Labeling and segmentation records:
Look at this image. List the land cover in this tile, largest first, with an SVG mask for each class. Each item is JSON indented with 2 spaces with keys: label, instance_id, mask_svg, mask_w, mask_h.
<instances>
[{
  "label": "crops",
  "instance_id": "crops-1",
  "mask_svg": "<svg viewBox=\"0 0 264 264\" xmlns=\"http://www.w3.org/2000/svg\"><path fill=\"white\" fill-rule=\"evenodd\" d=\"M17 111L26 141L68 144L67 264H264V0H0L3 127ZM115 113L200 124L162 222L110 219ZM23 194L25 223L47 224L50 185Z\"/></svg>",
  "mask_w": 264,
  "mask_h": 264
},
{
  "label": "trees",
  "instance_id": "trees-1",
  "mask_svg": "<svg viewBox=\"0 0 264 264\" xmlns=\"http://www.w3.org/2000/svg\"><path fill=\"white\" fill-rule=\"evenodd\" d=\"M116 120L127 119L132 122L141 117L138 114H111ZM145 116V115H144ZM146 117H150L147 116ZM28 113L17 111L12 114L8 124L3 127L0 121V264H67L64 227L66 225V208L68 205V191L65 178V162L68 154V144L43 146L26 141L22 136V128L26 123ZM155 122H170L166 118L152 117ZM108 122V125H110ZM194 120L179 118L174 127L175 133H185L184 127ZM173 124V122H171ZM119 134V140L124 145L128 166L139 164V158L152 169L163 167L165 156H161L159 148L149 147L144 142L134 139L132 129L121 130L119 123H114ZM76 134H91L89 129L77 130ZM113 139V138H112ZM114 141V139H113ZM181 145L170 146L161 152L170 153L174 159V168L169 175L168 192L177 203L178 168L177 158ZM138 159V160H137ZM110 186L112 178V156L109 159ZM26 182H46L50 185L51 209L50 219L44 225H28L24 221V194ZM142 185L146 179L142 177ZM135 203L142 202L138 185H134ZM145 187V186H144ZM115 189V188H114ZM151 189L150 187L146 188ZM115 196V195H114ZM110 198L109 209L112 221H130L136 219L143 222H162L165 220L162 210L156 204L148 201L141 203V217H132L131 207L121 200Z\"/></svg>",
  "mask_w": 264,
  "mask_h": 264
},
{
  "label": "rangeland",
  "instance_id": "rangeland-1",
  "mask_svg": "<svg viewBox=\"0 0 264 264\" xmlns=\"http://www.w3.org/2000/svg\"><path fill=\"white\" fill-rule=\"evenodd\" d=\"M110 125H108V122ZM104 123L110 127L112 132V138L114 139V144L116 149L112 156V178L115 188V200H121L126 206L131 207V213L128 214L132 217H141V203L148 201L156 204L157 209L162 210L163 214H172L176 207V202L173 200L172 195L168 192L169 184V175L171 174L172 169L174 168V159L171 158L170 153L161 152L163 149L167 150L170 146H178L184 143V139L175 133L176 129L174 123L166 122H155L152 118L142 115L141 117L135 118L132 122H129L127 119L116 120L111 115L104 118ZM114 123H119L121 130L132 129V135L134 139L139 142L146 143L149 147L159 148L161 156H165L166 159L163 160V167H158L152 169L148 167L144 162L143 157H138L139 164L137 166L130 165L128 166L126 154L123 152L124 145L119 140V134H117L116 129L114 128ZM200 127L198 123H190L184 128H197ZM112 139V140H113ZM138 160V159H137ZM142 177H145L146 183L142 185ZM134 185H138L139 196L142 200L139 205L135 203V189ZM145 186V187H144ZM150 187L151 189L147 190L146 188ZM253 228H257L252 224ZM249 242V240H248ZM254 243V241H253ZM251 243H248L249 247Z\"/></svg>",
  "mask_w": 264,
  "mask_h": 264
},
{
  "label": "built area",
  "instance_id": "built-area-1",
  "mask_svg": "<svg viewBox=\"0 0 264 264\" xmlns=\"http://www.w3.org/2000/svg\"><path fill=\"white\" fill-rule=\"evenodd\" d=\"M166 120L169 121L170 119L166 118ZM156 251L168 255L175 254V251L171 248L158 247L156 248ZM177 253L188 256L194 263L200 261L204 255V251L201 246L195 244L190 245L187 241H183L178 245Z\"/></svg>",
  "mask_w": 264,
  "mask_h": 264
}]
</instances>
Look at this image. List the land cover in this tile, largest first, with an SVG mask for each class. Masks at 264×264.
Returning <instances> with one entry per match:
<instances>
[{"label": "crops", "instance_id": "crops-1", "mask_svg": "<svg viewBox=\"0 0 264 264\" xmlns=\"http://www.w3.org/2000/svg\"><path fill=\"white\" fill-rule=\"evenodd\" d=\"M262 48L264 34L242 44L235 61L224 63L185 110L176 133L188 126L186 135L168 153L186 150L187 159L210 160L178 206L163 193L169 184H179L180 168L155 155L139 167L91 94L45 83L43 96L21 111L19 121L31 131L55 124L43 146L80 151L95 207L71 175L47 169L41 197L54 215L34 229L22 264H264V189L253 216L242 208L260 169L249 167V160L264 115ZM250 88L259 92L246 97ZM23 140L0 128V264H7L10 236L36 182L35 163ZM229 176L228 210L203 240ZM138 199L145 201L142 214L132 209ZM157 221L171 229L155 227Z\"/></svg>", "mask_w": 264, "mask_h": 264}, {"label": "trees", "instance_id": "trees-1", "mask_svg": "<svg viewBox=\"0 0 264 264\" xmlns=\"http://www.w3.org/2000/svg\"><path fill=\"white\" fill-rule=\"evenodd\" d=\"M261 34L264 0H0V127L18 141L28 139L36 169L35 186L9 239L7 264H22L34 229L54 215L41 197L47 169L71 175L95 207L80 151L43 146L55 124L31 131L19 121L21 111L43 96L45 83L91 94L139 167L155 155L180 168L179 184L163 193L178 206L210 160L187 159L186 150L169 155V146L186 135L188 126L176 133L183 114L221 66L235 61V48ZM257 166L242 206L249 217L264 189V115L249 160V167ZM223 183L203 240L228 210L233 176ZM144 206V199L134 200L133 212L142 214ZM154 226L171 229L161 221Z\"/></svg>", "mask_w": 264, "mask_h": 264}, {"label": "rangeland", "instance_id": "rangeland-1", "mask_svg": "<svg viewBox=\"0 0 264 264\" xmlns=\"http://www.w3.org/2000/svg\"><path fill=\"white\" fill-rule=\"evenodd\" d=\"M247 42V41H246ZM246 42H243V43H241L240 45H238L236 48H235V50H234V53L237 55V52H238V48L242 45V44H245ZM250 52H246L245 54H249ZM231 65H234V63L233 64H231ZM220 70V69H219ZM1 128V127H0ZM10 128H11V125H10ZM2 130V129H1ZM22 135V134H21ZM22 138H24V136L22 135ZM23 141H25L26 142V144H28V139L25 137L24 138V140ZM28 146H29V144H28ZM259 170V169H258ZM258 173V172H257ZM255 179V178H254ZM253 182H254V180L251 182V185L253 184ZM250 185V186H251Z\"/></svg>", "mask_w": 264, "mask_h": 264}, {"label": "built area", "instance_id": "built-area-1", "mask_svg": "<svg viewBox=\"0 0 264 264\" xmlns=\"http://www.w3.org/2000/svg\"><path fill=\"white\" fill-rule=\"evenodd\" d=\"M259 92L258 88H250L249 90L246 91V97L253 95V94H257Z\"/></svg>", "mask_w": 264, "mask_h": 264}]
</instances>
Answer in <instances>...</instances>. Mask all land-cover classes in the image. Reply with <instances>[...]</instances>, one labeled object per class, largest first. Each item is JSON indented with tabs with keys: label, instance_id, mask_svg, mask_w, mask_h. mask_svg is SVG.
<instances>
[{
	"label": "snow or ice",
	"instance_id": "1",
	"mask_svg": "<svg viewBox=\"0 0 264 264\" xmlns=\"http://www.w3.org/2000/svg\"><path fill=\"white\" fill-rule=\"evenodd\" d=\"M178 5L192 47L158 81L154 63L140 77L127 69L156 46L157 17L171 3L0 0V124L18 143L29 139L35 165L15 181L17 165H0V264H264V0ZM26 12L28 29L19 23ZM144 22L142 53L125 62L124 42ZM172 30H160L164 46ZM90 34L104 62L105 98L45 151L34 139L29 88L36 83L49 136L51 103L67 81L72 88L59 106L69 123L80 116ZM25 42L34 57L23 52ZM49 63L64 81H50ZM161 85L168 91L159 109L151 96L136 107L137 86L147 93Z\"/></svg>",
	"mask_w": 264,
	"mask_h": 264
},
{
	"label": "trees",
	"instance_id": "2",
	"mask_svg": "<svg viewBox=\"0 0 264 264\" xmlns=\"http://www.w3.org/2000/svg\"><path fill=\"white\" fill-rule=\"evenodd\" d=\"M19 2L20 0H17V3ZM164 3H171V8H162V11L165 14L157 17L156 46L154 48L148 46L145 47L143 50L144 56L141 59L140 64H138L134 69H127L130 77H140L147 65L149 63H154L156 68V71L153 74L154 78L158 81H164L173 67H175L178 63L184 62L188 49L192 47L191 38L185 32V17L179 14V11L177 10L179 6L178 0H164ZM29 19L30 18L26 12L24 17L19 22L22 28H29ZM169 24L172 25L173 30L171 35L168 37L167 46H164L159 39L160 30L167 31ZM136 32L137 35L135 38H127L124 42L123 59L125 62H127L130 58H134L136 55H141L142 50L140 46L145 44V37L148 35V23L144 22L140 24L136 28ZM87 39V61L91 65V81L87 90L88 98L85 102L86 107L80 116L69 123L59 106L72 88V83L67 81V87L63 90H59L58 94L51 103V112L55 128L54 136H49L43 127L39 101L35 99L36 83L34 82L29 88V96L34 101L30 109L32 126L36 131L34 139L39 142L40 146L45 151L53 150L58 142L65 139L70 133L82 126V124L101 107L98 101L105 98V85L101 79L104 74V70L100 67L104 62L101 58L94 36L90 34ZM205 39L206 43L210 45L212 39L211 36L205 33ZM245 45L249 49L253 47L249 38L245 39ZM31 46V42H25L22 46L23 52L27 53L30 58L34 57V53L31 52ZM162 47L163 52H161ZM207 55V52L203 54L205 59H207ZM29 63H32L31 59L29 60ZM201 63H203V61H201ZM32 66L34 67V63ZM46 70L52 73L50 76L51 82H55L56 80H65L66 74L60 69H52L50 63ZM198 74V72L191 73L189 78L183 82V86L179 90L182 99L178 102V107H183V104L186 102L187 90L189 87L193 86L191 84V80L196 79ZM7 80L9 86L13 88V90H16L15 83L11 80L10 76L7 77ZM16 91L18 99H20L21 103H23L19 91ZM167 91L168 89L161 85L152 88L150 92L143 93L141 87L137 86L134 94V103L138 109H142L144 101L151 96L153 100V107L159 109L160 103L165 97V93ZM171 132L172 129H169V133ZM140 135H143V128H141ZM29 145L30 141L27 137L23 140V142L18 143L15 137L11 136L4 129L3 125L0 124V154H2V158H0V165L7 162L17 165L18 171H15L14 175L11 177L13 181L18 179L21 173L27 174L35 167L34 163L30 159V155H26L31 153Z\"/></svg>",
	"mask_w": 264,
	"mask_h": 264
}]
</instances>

**WRITTEN TASK**
Collect every line from the items above that contains the word "this".

**WRITTEN ANSWER**
Look at this image. List the land cover in this tile, largest first, with an SVG mask for each class. Each item is JSON indented with 2 spaces with keys: label, instance_id, mask_svg, mask_w, mask_h.
Look at this image. List the land cover in this tile, largest first, with an SVG mask for each class. Masks at 264×264.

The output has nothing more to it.